In mid 2013 ABNA conducted an electronic survey of biobanks around Australia. The survey was delivered by emailed invitation to the full member list of ABNA, over 90 individuals. The aim of this survey was to provide a snapshot of the biobanking ‘landscape’ across the country. ABNA will repeat the survey over time, providing data on the impact of the changing funding situation with the retraction of infrastructure funding from the NH&MRC.
No identifying information was collected and participation was voluntary. Although participation rate was low, the data obtained is informative and will be built upon over the coming year.
Of the 16 respondents, the majority (15) are involved in banking oncology biospecimens, with 2 of these banks focussing on paediatric cancers. One biobank collects biospecimens from donors with psychiatric diseases and neurological diseases. The oldest bank was established in 1988 and the most recent collections began in 2012.

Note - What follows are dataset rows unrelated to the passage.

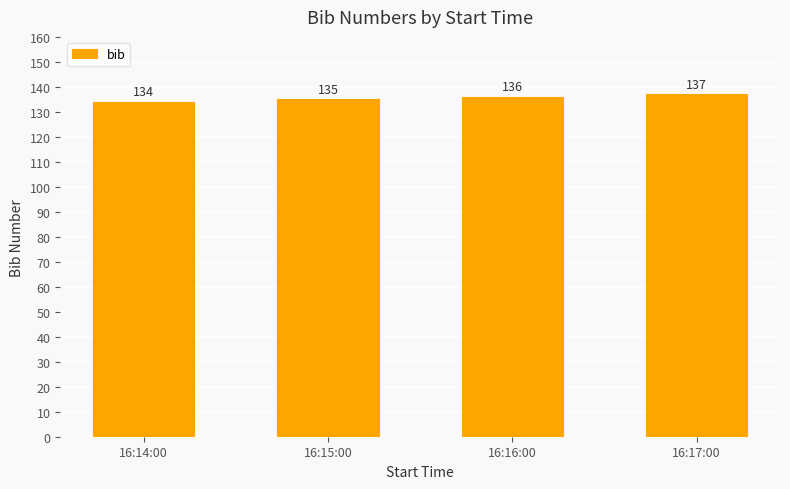

Count the number of data series in this chart.

1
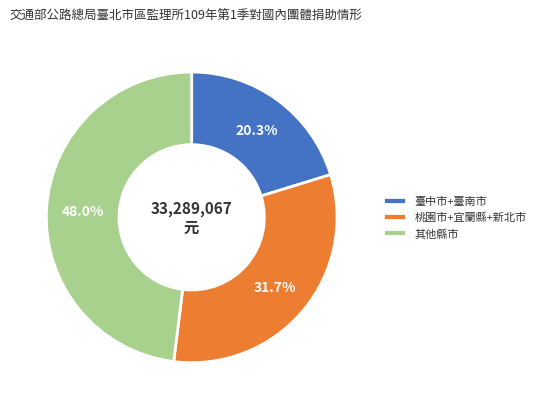

Is the sum of 桃園市+宜蘭縣+新北市 and 其他縣市 greater than half?

Yes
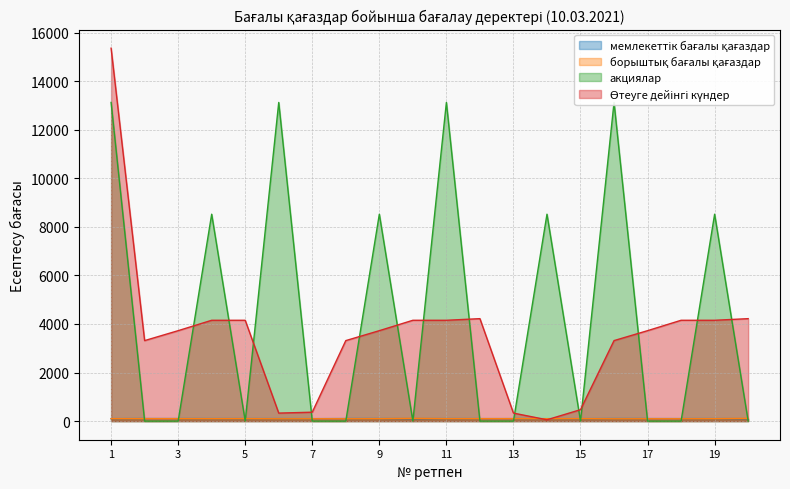

What are all the series names shown in the legend?

мемлекеттік бағалы қағаздар, борыштық бағалы қағаздар, акциялар, Өтеуге дейінгі күндер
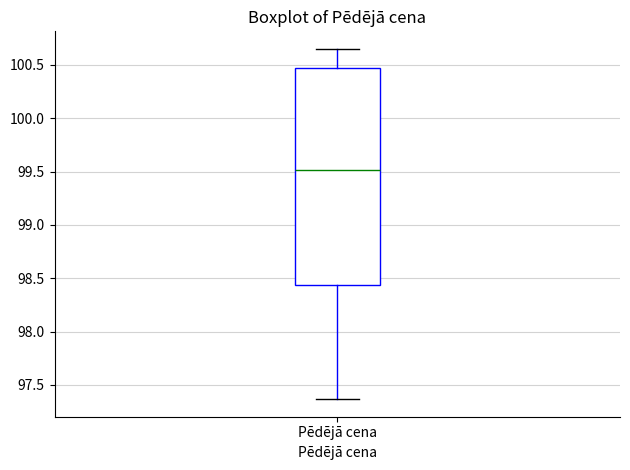

Where does the median line of the box for Pēdējā cena sit on the y-axis? The values are not printed on the chart, so give them approximately, as read against the axis.

99.50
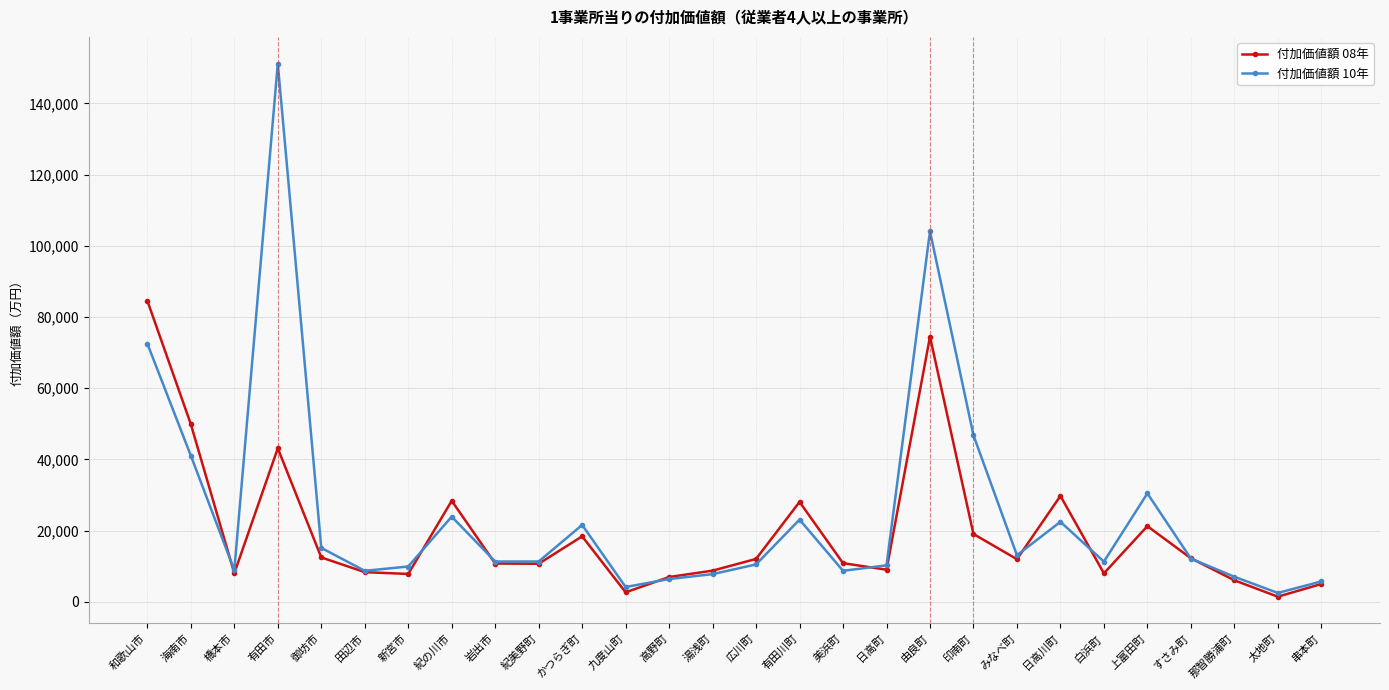

What is the maximum value for 付加価値額 10年?

151205.1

Information is available from 11 of the biobanks regarding sources of funding. Table 1 illustrates the breakdown of funding sources.
|Funding Source||Number of biobanks|
|NH&MRC and one other*||4|
|NH&MRC and two others*||2|
|State Cancer Council/Agency only||2|
|State Cancer Council and one other*||1|
|University operations funding||1|
|Philanthropic funding only||1|
*’Other’ includes National Breast Cancer Foundation, Parkinsons Victoria, Leukaemia Foundation, Prostate Cancer Foundation
T he business model across these biobanks varies however, all but 2 of the 16 biobanks were supported in-kind by their respective host institutions through provision of floor space, utilities and staff support infrastructure such as Human Resources, Payroll, Occupational Health & Safety services, etc.
We have been provided with total operational budget for 12 of the responding biobanks for the 2011-2012 FY. Range is between $100,000 to $600,000 with an average operating budget of $266,000
Cost recovery fees are levied by 75% of the responding biobanks. Cost recovery income over the ’11-’12 FY varies from $0 to $100,000. The majority of banks report income of less than $50,000 from this mechanism for the period.
It is interesting to note that even at the highest recovery rate of $100,000, this income represents 16% of the total operating costs for that biobank for the 11-12 financial year.
Cost recovery rates as a percentage of total operational costs vary from 4% to 20% and so it is clear that this income must be augmented in every example.
The survey will be re-issued in the coming month. Although not identified, it is possible to match repeat data from biobanks participating in previous surveys.